Happy New Year... Or will it be? Oh, I think so.
Over the next few days, I'll be collecting on my thoughts on what may lie ahead in 2010. Now that we're done looking back in 2009, we can now look forward.
In the mean time, here's what I'm looking forward to in 2010:
- Harry Reid surviving yet another Senate reelection campaign, thanks to a major victory on health care and an improving Nevada economy (as well as the total incompetence of the GOP).
- Continued turbulence in the Governor's race... Already declared one of the most interesting in the country, and this was BEFORE Oscar Goodman jumped into it!
- CityCenter continuing to prove itself as more of the complex opens to the public and the entire project defines its own identity.
- What happens next with the Station Casinos bankruptcy, and whether Boyd Gaming will ultimately conquer (most of) Station.
- Whatever will happen to The Cosmopolitan, Fontainebleau, Echelon, and all the other stalled projects on The Strip.
So what are you thinking about 2010 so far? What do you think will happen to the gaming industry and tourism? And will Nevada ever diversify and allow new industries and new ideas in?
Let's see what happens in the year ahead.
For pete's sakes, please try and sell me on Harry Reid.
ReplyDeleteI probably wouldn't have such a problem for him if he wasn't majority leader. His triangulative, "what can we do that won't give the Republicans so much ammunition as they can mount a decent campaign against us" politics is exactly what all Nevada Democrats do. But that's not what Democrats nationally need right now.
I don't really dispute the whole "Harry Reid is good for Nevada" rhetoric by his fan club, but I'm more interested in what's good for the country, and if we want to break the chains of Reverse Exceptionalism that we've been haunted by since Reagan (aka "every country can do this properly but America can't because the government is stupid/evil") then we need a national progressive leader who isn't constantly ceding ground to conservatives who screech at the thought of expanding government.
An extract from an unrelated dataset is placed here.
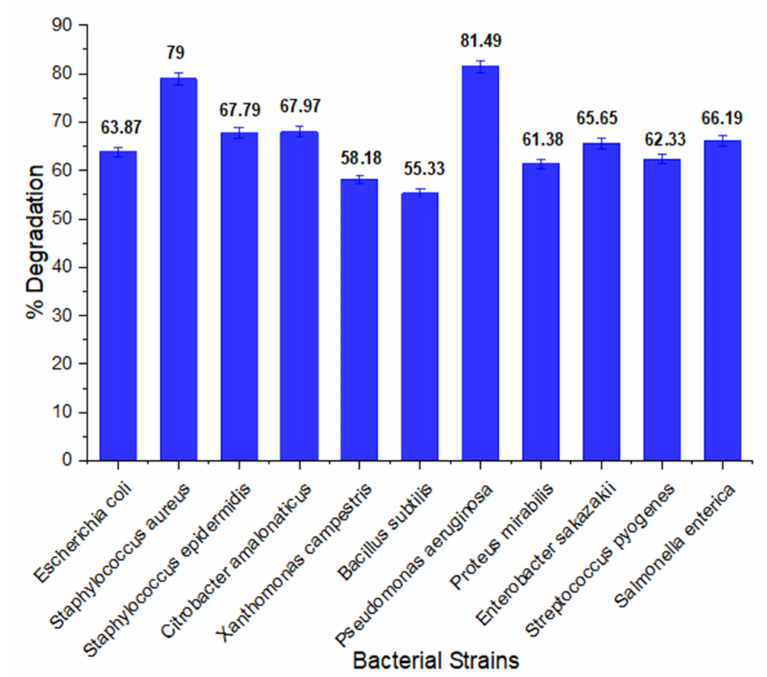
Figure 1. Percent degradation of methyl red by different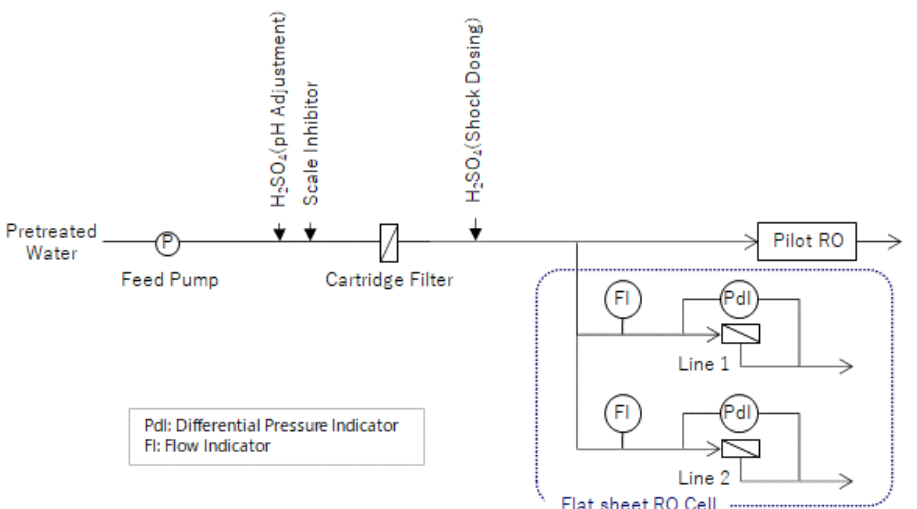
Figure 4. Appearance of the flat sheet membrane cell.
My last straw was when he defending the public option to the Reno paper as "not a system for people who are losers." It's like he didn't even bother to use a code-word to tell libertarian-conservatives that they don't have to worry about those dang unemployed leeches getting a free ride on their dime, to a state with a record high number of aforementioned 'leeches'.
What good reason is there to not kick out Harry Reid and go two years in the Senatorial dark ages before replacing John Ensign, who is doomed, with a real progressive who believes in a social contract that includes a security net, instead of a Senator who cripples national policy by agreeing to those who cringe when the state government does anything?